I will soon be buying Navigators so I need to know this info too.

Thanks, Dave


----------



## Leighton (Aug 24, 2004)

I believe they refer to the size of the throat. For example, the large size will fit an 18 strand 8125 string using .019 halo perfectly; a 16 strand 8125 string using angel perfectly, or a 20 strand 8125 string using .018 crown perfectly.

No clue as to the small one.


----------



## atyau (Oct 11, 2004)

Leighton is correct, the size refers to the throat size of the nocks. Most people just call them "big/large" or "small".
As to what string combos fit small nocks, it is as follows...
16 strand 8125 with halo or crown, 14 strand 8125 with angel. Strand count also applies to FF, ASB, Dyna02...


----------



## litegun (Jan 1, 2003)

When it refers to G nocks it is the depth of the nocks throat. I tried the shallow .088" depth and it didn't shoot as good as the deeper throat .098".
FWIW


----------



## J-san (Oct 12, 2004)

Leighton said:


> I believe they refer to the size of the throat. For example, the large size will fit an 18 strand 8125 string using .019 halo perfectly; a 16 strand 8125 string using angel perfectly, or a 20 strand 8125 string using .018 crown perfectly.
> 
> No clue as to the small one.



So, If I want a 20 strand Angel Dyneema using Crown serving, I should get the large nocks?


----------



## Dave T (Mar 24, 2004)

OK guys, which is it?

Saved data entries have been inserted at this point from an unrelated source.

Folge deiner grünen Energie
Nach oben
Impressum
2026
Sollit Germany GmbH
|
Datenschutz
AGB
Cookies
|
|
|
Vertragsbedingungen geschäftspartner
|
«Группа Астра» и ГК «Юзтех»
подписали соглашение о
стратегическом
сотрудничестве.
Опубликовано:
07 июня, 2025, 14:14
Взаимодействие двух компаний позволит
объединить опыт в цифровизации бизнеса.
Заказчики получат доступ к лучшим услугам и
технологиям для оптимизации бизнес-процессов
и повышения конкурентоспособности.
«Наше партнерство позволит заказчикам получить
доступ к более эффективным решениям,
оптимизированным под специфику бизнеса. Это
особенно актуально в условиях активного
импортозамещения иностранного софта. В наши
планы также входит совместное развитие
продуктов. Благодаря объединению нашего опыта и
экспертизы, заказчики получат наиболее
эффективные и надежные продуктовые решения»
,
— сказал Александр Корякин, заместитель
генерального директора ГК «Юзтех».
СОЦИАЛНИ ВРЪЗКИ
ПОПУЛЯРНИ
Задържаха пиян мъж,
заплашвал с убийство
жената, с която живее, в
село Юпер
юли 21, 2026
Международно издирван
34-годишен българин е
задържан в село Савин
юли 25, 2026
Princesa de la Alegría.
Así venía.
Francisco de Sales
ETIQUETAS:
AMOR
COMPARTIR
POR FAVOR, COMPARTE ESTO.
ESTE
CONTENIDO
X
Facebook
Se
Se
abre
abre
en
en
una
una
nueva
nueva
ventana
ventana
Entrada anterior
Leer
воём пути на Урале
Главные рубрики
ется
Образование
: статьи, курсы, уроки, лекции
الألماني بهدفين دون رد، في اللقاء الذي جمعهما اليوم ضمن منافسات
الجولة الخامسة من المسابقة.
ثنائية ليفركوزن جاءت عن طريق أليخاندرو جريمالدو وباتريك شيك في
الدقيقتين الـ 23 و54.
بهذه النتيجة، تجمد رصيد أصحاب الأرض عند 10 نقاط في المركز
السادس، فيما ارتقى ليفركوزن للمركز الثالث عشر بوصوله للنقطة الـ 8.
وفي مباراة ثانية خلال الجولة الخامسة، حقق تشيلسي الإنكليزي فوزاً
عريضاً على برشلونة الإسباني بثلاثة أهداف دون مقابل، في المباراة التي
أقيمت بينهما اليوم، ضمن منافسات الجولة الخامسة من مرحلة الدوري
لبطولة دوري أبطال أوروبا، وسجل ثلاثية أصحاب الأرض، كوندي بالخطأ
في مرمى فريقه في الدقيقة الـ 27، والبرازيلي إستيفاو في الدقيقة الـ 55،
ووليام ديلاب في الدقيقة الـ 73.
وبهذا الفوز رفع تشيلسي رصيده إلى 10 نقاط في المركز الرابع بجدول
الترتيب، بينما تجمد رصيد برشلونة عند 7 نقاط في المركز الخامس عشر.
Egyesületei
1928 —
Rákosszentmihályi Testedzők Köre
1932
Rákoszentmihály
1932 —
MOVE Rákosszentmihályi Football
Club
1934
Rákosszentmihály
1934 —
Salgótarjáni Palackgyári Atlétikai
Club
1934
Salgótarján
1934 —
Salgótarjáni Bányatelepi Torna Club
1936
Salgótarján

Do the numbers .088" and .098" refer to the width of the nock or the depth of the nock? Somebody has to know the answer and be correct.

Dave


----------



## Floxter (Sep 13, 2002)

Dave, it's the width of the throat. I just measured my .098 G Nocks and the throat depth is 10/32 deep.


----------



## Leighton (Aug 24, 2004)

J-san said:


> So, If I want a 20 strand Angel Dyneema using Crown serving, I should get the large nocks?


I've found that that combination works just fine.


----------



## J-san (Oct 12, 2004)

Many thanks for clearing this up!


Also, how do the small nocks work with an 18 strand Angel dyneema string with Crown serving? Leighton, my Angel string has begun to fray (think it is due to it hitting my bracer) and I've got the small pin-nocks. I'll have to get another string from you to fit my nocks.


----------



## atyau (Oct 11, 2004)

From my experiance 18 Strands of ASB and Crown works relatively well. Little tight, but if I were you I would go with 16 strands


----------



## Leighton (Aug 24, 2004)

J-san said:


> Many thanks for clearing this up!
> 
> 
> Also, how do the small nocks work with an 18 strand Angel dyneema string with Crown serving? Leighton, my Angel string has begun to fray (think it is due to it hitting my bracer) and I've got the small pin-nocks. I'll have to get another string from you to fit my nocks.


Uh....I have no idea... =D I chose the large G-nock because I knew 18 strands 8125 with halo serving worked perfectly for them. =D

Wow, your angel strings last longer than mine. =D (Probably has something to do with the quantity of arrows I shoot and the poor string maintance )

I would imagine that 18 strands angel with crown would work for the small g-nocks. If anything, it would be slightly too large. I can't give you any concrete information though. Sorry.

-Leighton


----------



## Jim C (Oct 15, 2002)

Leighton said:


> I've found that that combination works just fine.


depends what size Crown you use


----------



## Leighton (Aug 24, 2004)

Jim C said:


> depends what size Crown you use


Yes, but I knew what size Crown he has.


----------



## Jim C (Oct 15, 2002)

point taken


----------